Яков внял моим просьбам. И блаженная тишина вернулась в палату. Жаль, что не в мысли… Сестра, как же… В свое время мы с Анной были конкурентками. Точнее… Она всегда была впереди, а я догоняла. В то время, как я всего лишь вела модный блог, она уже брала интервью у звезд Конфедерации первой величины. А когда я доросла до этого — Анна провела масштабное журналистское расследование, изобличающее двух сенаторов, и получила Пулитцера. В последний раз мы виделись, когда я решила пойти по ее стопам, и взялась за расследование исчезновения Избранных женщин. Она каким-то образом узнала об этом, и предупредила меня не соваться туда, куда не следует. Я слабо верила в ее благие намерения и, естественно, сделала все на свой нос. О чем потом пожалела. Мое журналистское расследование ни к чему не привело, а я сама оказалась в опасности. Впрочем, если бы не это… я бы никогда не узнала Якова. Это он меня спас, когда нас с оператором взяли в заложники Свободные.

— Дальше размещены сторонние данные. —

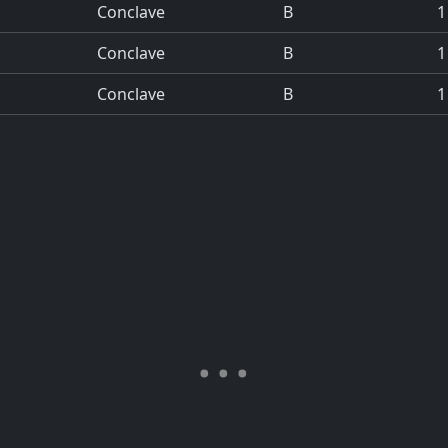
Conclave
B
1
Conclave
B
1
Conclave
B
1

Я никогда не забуду тот день. По наводке информатора, мы с моим оператором Таем устроили засаду около одного из криобанков. У нас была неподтвержденная информация о том, что именно здесь в неволе содержат нескольких Избранных. Мы не до конца понимали, зачем это делается, и с чьей легкой руки… Черт, да у нас даже не было доказательств того, что это действительно происходит! Но мы окопались неподалёку и ждали, время от времени запуская дроны, оборудованные камерами, на территорию криобанка. Именно благодаря им совершенно случайно мы засняли нападение Свободных.

Ночь взорвалась воем сирен. Террористы атаковали здание криобанка. Началась настоящая мясорубка, которую мы выдали в прямой эфир, решив продолжить съемку, невзирая ни на что. Тот репортаж позже набрал более десяти миллиардов просмотров и был удостоен десятков различных наград. Но все это как-то вдруг стало неважно. Моя самая большая награда в жизни уже была у меня в руках. Мой муж. Мой Яков…

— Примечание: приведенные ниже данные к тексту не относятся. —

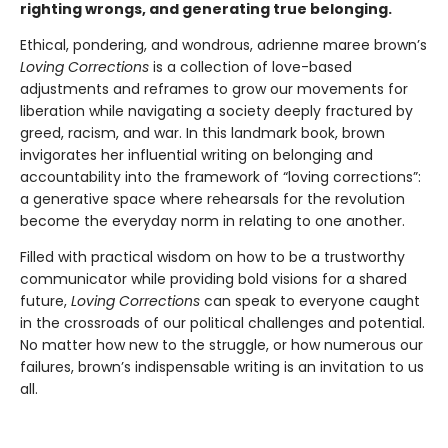
righting wrongs, and generating true belonging.
Ethical, pondering, and wondrous, adrienne maree brown’s
Loving Corrections
is a collection of love-based
adjustments and reframes to grow our movements for
liberation while navigating a society deeply fractured by
greed, racism, and war. In this landmark book, brown
invigorates her influential writing on belonging and
accountability into the framework of “loving corrections”:
a generative space where rehearsals for the revolution
become the everyday norm in relating to one another.
Filled with practical wisdom on how to be a trustworthy
communicator while providing bold visions for a shared
future,
Loving Corrections
can speak to everyone caught
in the crossroads of our political challenges and potential.
No matter how new to the struggle, or how numerous our
failures, brown’s indispensable writing is an invitation to us
all.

Но это было потом, а тогда… Никогда в жизни мне не было так страшно. Я не знала, что со мной сделают террористы. Потребуют выкуп, или убьют меня, или будут пытать… Я лежала связанной в запертой темной комнате, потеряв счет времени. Я не ела уже бог знает сколько времени, и пила далеко не так часто, как мне того бы хотелось. Поэтому появление бестелесной тени, скользнувшей в окно, я восприняла уже, скорее, как галлюцинацию. Человек не мог так двигаться.

— Генерал-лейтенант армии Конфедерации Яков Гази. Слышал, вам нужна помощь…

Я отчаянно закивала головой, хотя так до конца и не верила, что генерал-лейтенант армии Конфедерации Яков Гази был реальным. А если и был, то разве военные в таких званиях принимают участие в операциях по освобождению заложников? В моем представлении они сидели в каком-нибудь важном штабе и наблюдали за всем со стороны…

— Отлично, тогда сейчас нам придется пролезть вот в это окно, — шепнул мне Яков, перерезая веревки, которыми я была привязана к изголовью кровати.

Я сглотнула, чтобы смочить пересохшее горло:

— Хорошо. — Мой ответный шепот вышел непривычно сиплым.

Нам удалось выбраться незамеченными. Было темно, но я успела разобрать, что мы находились в каком-то небольшом поселении. И я понятия не имела, как из него выбраться, не привлекая внимания.